Contra dance has been a pivotal part of Brinkley’s Oberlin experience. Prior to coming to college, he practiced contra dance at summer chamber festivals in New Hampshire, where he met Molly Tucker, OC ’20. Tucker served as the club’s leader at the time and was key in persuading Brinkley to attend Oberlin. When Tucker graduated, Brinkley and his current co-leader, College fourth-year Eliza Goodell, stepped up to the plate. Though the future seemed unclear at first, the Contra Dance Club found traction fairly quickly.
“Sam got in touch with me and was like, ‘Let’s, see if we can make this happen,’” said Goodell. “One of the things that I think I was worried about before was that we had kind of lost our network of people who were helping out with the dances. … A lot of them had graduated, and I didn’t know anyone younger who was interested. Right around the time when we reactivated the org and were starting to think about making it happen, there were several people that reached out and were like, ‘Do you know anything about this?’ It was all in the same week. It was really funny.”

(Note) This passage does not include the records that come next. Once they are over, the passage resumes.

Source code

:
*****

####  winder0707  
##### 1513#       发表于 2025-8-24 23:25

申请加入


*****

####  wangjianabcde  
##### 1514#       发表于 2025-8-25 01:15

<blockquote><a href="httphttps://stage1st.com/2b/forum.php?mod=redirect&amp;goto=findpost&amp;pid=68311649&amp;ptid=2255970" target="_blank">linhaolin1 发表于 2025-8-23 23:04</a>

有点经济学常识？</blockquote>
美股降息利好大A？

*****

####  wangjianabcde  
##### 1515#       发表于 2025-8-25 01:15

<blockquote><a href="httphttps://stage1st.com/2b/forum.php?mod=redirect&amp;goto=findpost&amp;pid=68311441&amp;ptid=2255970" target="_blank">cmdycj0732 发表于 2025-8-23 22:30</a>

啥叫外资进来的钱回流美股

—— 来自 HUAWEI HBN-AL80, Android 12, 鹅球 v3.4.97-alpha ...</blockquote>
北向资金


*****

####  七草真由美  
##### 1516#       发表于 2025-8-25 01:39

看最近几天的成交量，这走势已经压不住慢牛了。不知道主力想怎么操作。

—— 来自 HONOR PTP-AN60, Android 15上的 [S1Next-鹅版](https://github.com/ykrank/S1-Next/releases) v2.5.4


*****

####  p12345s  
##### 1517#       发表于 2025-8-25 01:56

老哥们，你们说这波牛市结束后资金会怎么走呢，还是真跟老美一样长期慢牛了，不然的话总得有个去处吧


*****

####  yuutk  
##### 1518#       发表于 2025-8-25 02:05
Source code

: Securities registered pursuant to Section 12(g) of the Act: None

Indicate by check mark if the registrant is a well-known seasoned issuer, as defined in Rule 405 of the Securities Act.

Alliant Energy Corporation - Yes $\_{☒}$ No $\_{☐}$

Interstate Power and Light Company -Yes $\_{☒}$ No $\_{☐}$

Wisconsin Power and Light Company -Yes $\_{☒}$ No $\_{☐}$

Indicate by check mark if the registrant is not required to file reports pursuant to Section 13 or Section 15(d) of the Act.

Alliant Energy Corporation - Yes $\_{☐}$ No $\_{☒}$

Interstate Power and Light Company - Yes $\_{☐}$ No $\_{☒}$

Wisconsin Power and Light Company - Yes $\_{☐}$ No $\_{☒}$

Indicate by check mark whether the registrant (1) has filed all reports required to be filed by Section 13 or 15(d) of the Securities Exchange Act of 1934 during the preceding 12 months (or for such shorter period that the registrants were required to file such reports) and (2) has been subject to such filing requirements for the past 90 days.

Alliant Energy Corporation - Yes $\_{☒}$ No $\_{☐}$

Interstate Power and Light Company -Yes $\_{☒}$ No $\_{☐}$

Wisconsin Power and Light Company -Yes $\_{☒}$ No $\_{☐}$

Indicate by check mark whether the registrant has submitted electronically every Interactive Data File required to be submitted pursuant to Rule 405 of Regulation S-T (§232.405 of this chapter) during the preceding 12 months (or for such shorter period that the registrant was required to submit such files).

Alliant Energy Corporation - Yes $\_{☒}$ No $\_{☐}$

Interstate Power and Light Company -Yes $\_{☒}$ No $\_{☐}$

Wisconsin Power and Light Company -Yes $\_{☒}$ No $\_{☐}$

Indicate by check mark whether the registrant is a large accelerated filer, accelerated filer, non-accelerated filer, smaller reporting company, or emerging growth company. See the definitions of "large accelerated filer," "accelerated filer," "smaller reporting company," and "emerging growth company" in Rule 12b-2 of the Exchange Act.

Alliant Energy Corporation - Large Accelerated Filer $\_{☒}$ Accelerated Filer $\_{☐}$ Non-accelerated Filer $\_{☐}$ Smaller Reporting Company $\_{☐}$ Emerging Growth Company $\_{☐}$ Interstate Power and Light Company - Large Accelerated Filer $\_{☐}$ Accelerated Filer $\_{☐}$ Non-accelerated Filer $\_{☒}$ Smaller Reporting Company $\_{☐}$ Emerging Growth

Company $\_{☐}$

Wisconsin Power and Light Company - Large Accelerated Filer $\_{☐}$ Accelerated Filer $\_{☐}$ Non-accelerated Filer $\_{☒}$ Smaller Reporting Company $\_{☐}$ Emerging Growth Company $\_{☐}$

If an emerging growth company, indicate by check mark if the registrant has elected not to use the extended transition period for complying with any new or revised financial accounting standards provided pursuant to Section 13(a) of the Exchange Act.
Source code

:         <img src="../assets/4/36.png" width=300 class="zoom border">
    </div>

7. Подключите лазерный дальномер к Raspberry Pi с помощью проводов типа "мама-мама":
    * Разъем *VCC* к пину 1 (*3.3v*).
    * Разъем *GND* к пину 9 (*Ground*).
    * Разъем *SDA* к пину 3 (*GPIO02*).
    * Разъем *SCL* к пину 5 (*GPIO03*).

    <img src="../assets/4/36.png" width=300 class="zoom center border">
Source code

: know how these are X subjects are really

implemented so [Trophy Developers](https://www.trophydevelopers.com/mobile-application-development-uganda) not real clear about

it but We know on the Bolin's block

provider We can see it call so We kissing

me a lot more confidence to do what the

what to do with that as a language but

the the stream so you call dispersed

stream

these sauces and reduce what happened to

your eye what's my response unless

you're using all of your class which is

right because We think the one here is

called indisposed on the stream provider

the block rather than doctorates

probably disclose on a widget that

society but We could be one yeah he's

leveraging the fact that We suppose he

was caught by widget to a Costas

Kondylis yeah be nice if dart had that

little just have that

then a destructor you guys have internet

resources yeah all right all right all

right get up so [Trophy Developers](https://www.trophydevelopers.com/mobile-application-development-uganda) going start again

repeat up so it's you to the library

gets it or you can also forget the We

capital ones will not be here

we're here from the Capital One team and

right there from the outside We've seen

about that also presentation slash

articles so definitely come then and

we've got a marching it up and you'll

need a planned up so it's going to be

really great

Many of the club’s current members are first- and second-years. College first-years Bizzy Seay and Rosalie Coleman helped organize both the dance and the open band. For Seay, who plays the fiddle and has participated in contra dances since she was two years old, her first year of college came at a good time. Now that the Contra Dance Club is stepping back into full swing, she has been able to transplant her contra dance experience onto the floors of Oberlin’s campus. But it’s not her seasoned knowledge that draws her into contra dance; it’s the discipline’s immersive and freeform nature.
“It feels like a really open community to me,” Seay said. “It’s so easy to jump into it without really knowing what’s happening. At a lot of contra dances, they’ll do English country dancing, which you see in, like, Jane Austin movies. That’s much more subdued and proper — contra dancing is … much more fast-paced and energetic, and people really have fun with it.”